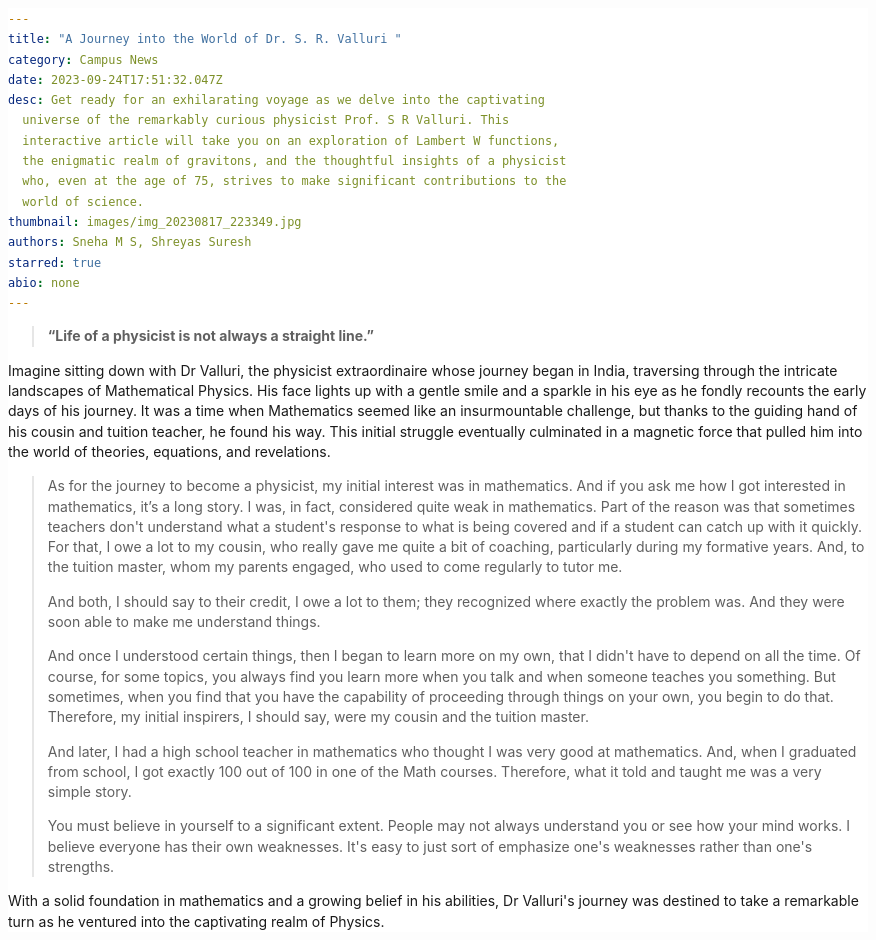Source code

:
 ```yaml
---
title: "A Journey into the World of Dr. S. R. Valluri "
category: Campus News
date: 2023-09-24T17:51:32.047Z
desc: Get ready for an exhilarating voyage as we delve into the captivating
  universe of the remarkably curious physicist Prof. S R Valluri. This
  interactive article will take you on an exploration of Lambert W functions,
  the enigmatic realm of gravitons, and the thoughtful insights of a physicist
  who, even at the age of 75, strives to make significant contributions to the
  world of science.
thumbnail: images/img_20230817_223349.jpg
authors: Sneha M S, Shreyas Suresh
starred: true
abio: none
---
```


> **“Life of a physicist is not always a straight line.”**

Imagine sitting down with Dr Valluri, the physicist extraordinaire whose journey began in India, traversing through the intricate landscapes of Mathematical Physics. His face lights up with a gentle smile and a sparkle in his eye as he fondly recounts the early days of his journey. It was a time when Mathematics seemed like an insurmountable challenge, but thanks to the guiding hand of his cousin and tuition teacher, he found his way. This initial struggle eventually culminated in a magnetic force that pulled him into the world of theories, equations, and revelations.

> As for the journey to become a physicist, my initial interest was in mathematics. And if you ask me how I got interested in mathematics, it’s a long story. I was, in fact, considered quite weak in mathematics. Part of the reason was that sometimes teachers don't understand what a student's response to what is being covered and if a student can catch up with it quickly. For that, I owe a lot to my cousin, who really gave me quite a bit of coaching, particularly during my formative years. And, to the tuition master, whom my parents engaged, who used to come regularly to tutor me.
>
> And both, I should say to their credit, I owe a lot to them; they recognized where exactly the problem was. And they were soon able to make me understand things.
>
> And once I understood certain things, then I began to learn more on my own, that I didn't have to depend on all the time. Of course, for some topics, you always find you learn more when you talk and when someone teaches you something. But sometimes, when you find that you have the capability of proceeding through things on your own, you begin to do that. Therefore, my initial inspirers, I should say, were my cousin and the tuition master.
>
> And later, I had a high school teacher in mathematics who thought I was very good at mathematics. And, when I graduated from school, I got exactly 100 out of 100 in one of the Math courses. Therefore, what it told and taught me was a very simple story.
>
> You must believe in yourself to a significant extent. People may not always understand you or see how your mind works. I believe everyone has their own weaknesses. It's easy to just sort of emphasize one's weaknesses rather than one's strengths.

With a solid foundation in mathematics and a growing belief in his abilities, Dr Valluri's journey was destined to take a remarkable turn as he ventured into the captivating realm of Physics.
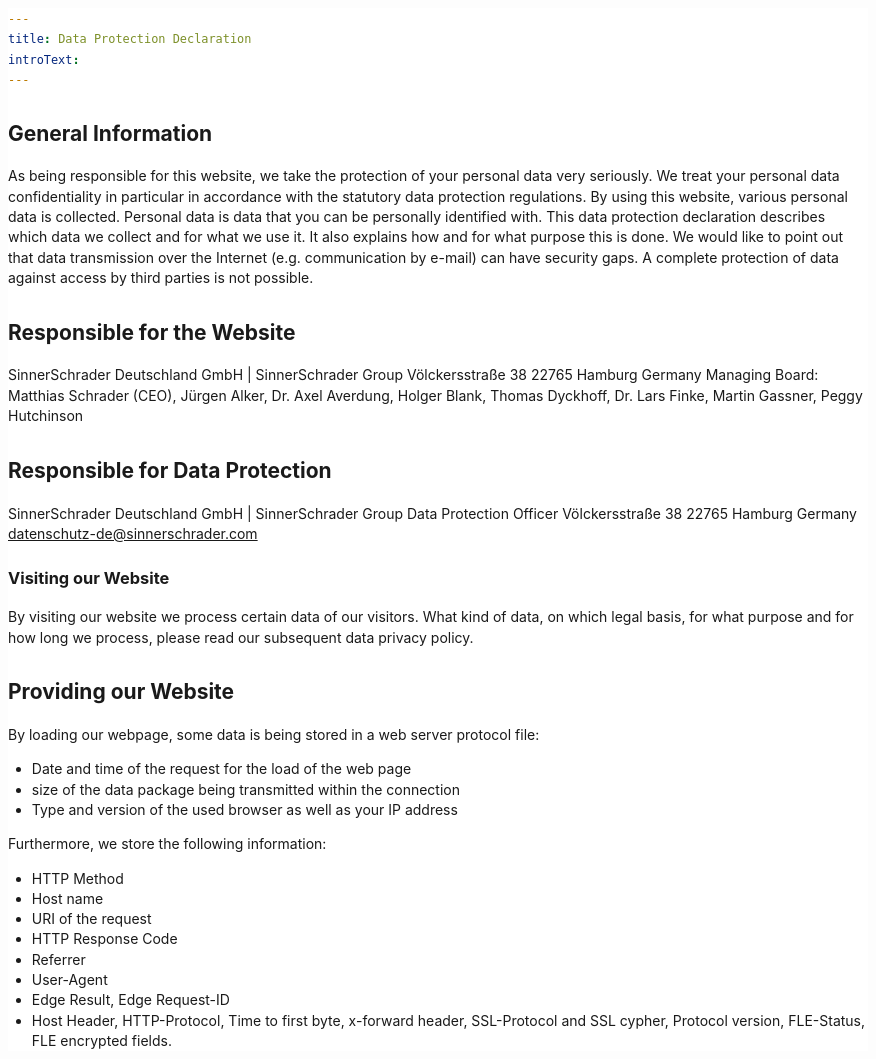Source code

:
 ```yaml
---
title: Data Protection Declaration
introText:
---
```


## General Information

As being responsible for this website, we take the protection of your personal data very seriously. We treat your personal data confidentiality in particular in accordance with the statutory data protection regulations. By using this website, various personal data is collected. Personal data is data that you can be personally identified with. This data protection declaration describes which data we collect and for what we use it. It also explains how and for what purpose this is done. We would like to point out that data transmission over the Internet (e.g. communication by e-mail) can have security gaps. A complete protection of data against access by third parties is not possible.

## Responsible for the Website

SinnerSchrader Deutschland GmbH | SinnerSchrader Group
Völckersstraße 38 22765 Hamburg
Germany
Managing Board: Matthias Schrader (CEO), Jürgen Alker, Dr. Axel Averdung, Holger Blank, Thomas Dyckhoff, Dr. Lars Finke, Martin Gassner, Peggy Hutchinson

## Responsible for Data Protection

SinnerSchrader Deutschland GmbH | SinnerSchrader Group
Data Protection Officer
Völckersstraße 38
22765 Hamburg
Germany
[datenschutz-de@sinnerschrader.com](mailto:datenschutz-de@sinnerschrader.com)

### Visiting our Website

By visiting our website we process certain data of our visitors. What kind of data, on which legal basis, for what purpose and for how long we process, please read our subsequent data privacy policy.

## Providing our Website

By loading our webpage, some data is being stored in a web server protocol file:

* Date and time of the request for the load of the web page
* size of the data package being transmitted within the connection
* Type and version of the used browser as well as your IP address

Furthermore, we store the following information:

* HTTP Method
* Host name
* URI of the request
* HTTP Response Code
* Referrer
* User-Agent
* Edge Result, Edge Request-ID
* Host Header, HTTP-Protocol, Time to first byte, x-forward header, SSL-Protocol and SSL cypher, Protocol version, FLE-Status, FLE encrypted fields.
======
> [Exercise brief] Reproduce every line above containing "realm".

> [Exercise output]
  the enigmatic realm of gravitons, and the thoughtful insights of a physicist
With a solid foundation in mathematics and a growing belief in his abilities, Dr Valluri's journey was destined to take a remarkable turn as he ventured into the captivating realm of Physics.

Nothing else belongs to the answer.